SELECTED EXCERPT:
--- START ---

I don't know how he feels, because how he sees himself is on the left, I also don't see any grey hairs on the left. On the right, he looks a little bit older, so how he sees himself and how he presents himself is the left image, but the top Google search result is, of course, the right image. How he sees himself and how Google, usually supported by algorithms and/or at least minimally computer programs, how they've generated an image because this is a YouTube screen grab, so how they've generated an image to represent him, this is quite different.

I think that this starts to touch upon consent, and this starts to touch upon how we define ourselves on the internet, and how other people define us on the internet, we're going to go a little bit deeper in that. Mr. Fleischer had some opinions on this. He, of course, has his own blogspot, and he's written quite a lot about the right to be forgotten. What he has written on the right to be forgotten is, "All of my empathy for wanting to let people edit out some of the bad things of their past doesn't change my conviction that history should be remembered, not forgotten, even if it's painful. Culture is memory." This is quite eloquent.

I'm curious, how many people here share this idea about Google and the internet, that we should never delete things? They're the cultural history, a cultural memory. He has gone on to say that Google will be the history of the future, this is how we can keep track of things. How many people here believe that the right to be forgotten simply erases history, that this is not something that we should allow? Keep your hands up. I want you to continue to keep your hands up if you think that Mr. Fleischer or if you yourself have been a victim of revenge porn. What about unlawful arrest? Do you think Mr. Fleischer was illegally or unlawfully arrested by police? Was he targeted or discriminated? What about employment? Do you think Mr. Fleischer has had some problems with employment based on the search history, based on things that people can find about him on the internet? Do you think he suffered that? Do you think the people that believe there shouldn't be a right to be forgotten have suffered that?

I want to come to Mr. Fleischer with some facts and these facts were actually leaked by Google themselves. Ironically, in their transparency report, they published a bunch of data in the source code of the page, and they accidentally leaked their own data, which is something that Google might do. The point is that 95% of over 200,000 requests for the right to be forgotten were not related at all to a convicted criminal, to a public official, or to some other public figure.

These were people that wanted to remove their private information, often, from the internet. "I didn't know that my address was posted there, I would like it removed. I didn't know that this photo was posted there, I would like it removed." These are private citizens, these are not public figures, and they would like things removed from the internet that they just don't want in a search when their employer goes to search for them or when something wrongful happened to them. Mr. Fleischer here actually, ironically enough, he's a convicted criminal, but do you think it's affected his life? Did he get fired from Google? He was convicted for Google's crimes against privacy in Italy towards child images, but he still has a nice life in France hiking Alps.

Privacy as Privilege, Power & Security

This touches on a deeper topic here, which is within our society today, privacy acts as a form of privilege. Those of us that have privacy, we can choose to opt in or out. We choose and we say, "Ok, I would like to give up some of my privacy to get this thing. I would like to give you some of my data to get this thing." but we don't need it as a core part of our life, we don't need it to survive, we don't need it to get food stamps, we don't need it to get coupons so that we can afford the things in our society.

--- END ---

RECORDED INFORMATION:

--- START ---

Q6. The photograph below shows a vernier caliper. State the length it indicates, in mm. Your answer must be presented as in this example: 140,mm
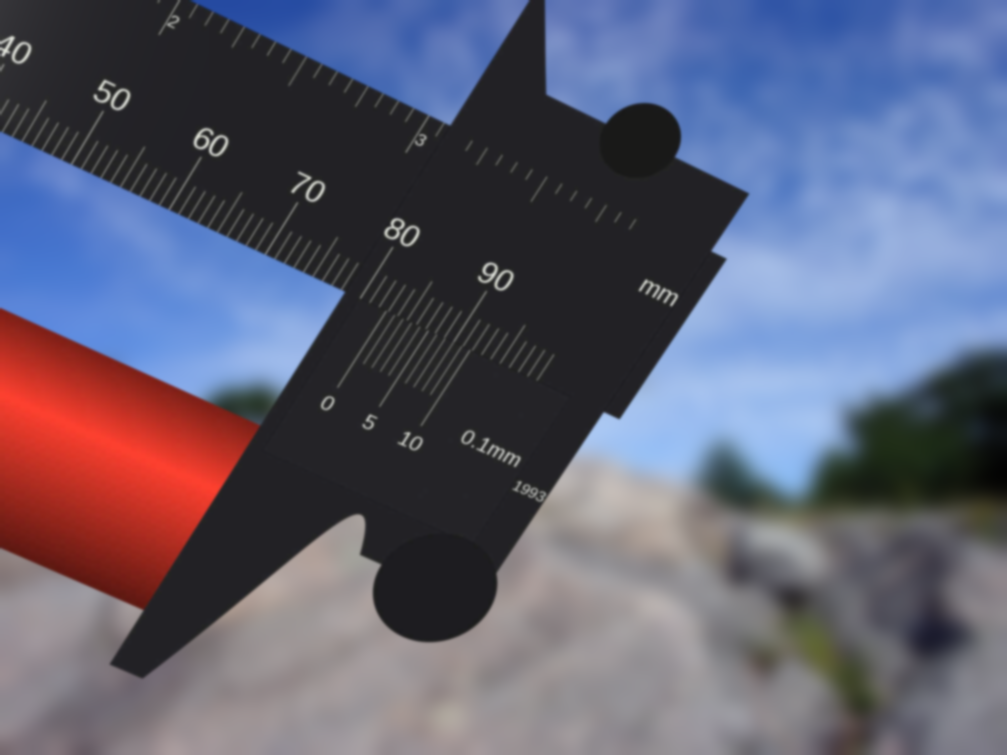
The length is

--- END ---

TASKS TO PERFORM:
- A) Copy the part of the talk on the right to be forgotten starting at "These were people" and ending at "France hiking Alps.", swapping "private citizens" for "ordinary people".
- B) Answer these about the talk on the right to be forgotten:
(i) Per the quote from Mr. Fleischer's writing, what is culture?
(ii) What share of the more than 200,000 right-to-be-forgotten requests had no link to a convicted criminal, public official, or other public figure?
(iii) In what country does the speaker say Mr. Fleischer still has a nice life?
- C) Continue the talk on the right to be forgotten from its last sentence.
The data has nothing to do with the talk on the right to be forgotten.

ANSWERS GIVEN:
- A)
These were people that wanted to remove their private information, often, from the internet. "I didn't know that my address was posted there, I would like it removed. I didn't know that this photo was posted there, I would like it removed." These are ordinary people, these are not public figures, and they would like things removed from the internet that they just don't want in a search when their employer goes to search for them or when something wrongful happened to them. Mr. Fleischer here actually, ironically enough, he's a convicted criminal, but do you think it's affected his life? Did he get fired from Google? He was convicted for Google's crimes against privacy in Italy towards child images, but he still has a nice life in France hiking Alps.

- B)
(i) Memory.
(ii) 95%.
(iii) France.

- C)
How many people here, when you see the free Wi-Fi, and you have to fill out a bunch of your personal data, how many people put their actual personal date there? We laugh because we know how that data is used and resold, and we would never give our personal data there, but do you think that everybody knows that? Do you think that the average person knows all that information, and do you think that this trade, essentially, of some service or some reward, for data, do you think that this is fair for people that don't have other ways to access these rewards? Is this a fair way to treat people? Is privacy equally distributed, do you think?

Privacy also is a form of power, so privacy is privilege and privilege is usually some form of power. In privacy is power, we can think of this as information asymmetry. When you enter a negotiation or any type of back-and-forth business interaction, what you want is equal footing, what you want is you want to know at least as much information as the other side knows. This is essentially game theory, also business theory, and so forth.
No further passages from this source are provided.